9. Healthcare: Make sure your health insurance and Medicare records are up to date, and that your insurance coverage is activated from your first day back.
10. Accommodation: Securing a place to live in advance of returning gives great peace of mind. And with the internet, you have easily research places that suit your needs. If you have been away for a while, consider renting for your first year back. This has many advantages, as you may find your plans change after having been back for a while and, in any case, it allows you time to find a home to buy that really meets your needs. Make contact with Estate Agents in the area you want to live to keep an eye out for what you need. A friendly Agent can tip you off, or even given you first refusal on new places coming onto the market.

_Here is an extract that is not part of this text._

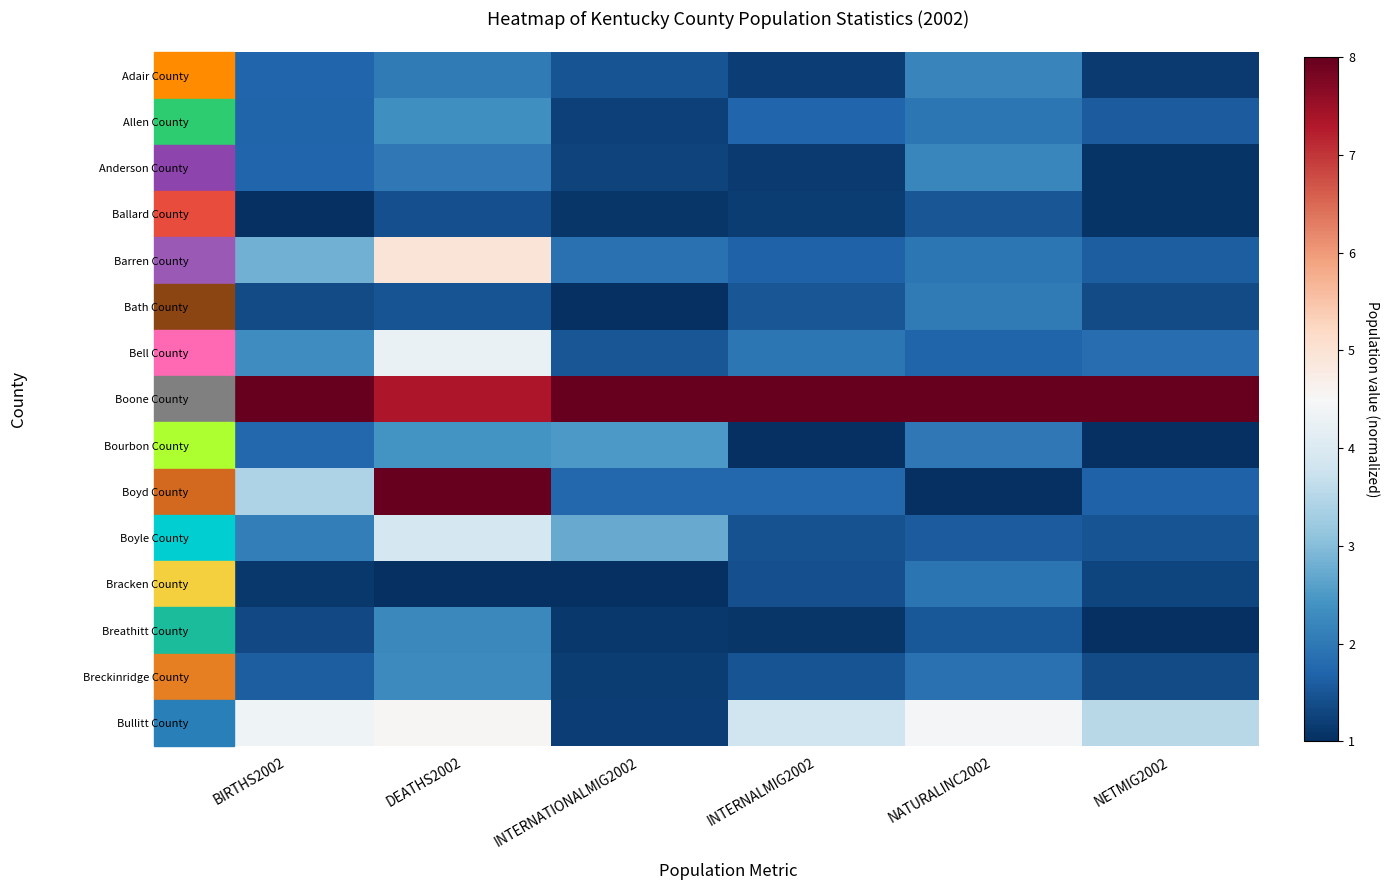

What is the spread (max minus min) of values at BIRTHS2002?

7.0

11. Packing your bags: Make sure you have clothing that is appropriate for the climate at your destination, and pack enough items so that you are covered for up to 3 months while your containerised freight arrives. So think about the current season and the next one.
Good planning can help reduce the stress of an international move. Write down a clear list of all the things you have to do in the host country and in Australia, broken down into the timing by which things have to be done, e.g., month ahead, last week, day before the move, day of the move etc. Make sure everyone in the family has the chance to so say their farewells. If you have children, explain why you are moving and give them time to adjust. They may have made life-long friends, and with email and Skype conferencing they can easily keep in touch. Who knows, you might have visitors from abroad before you know it!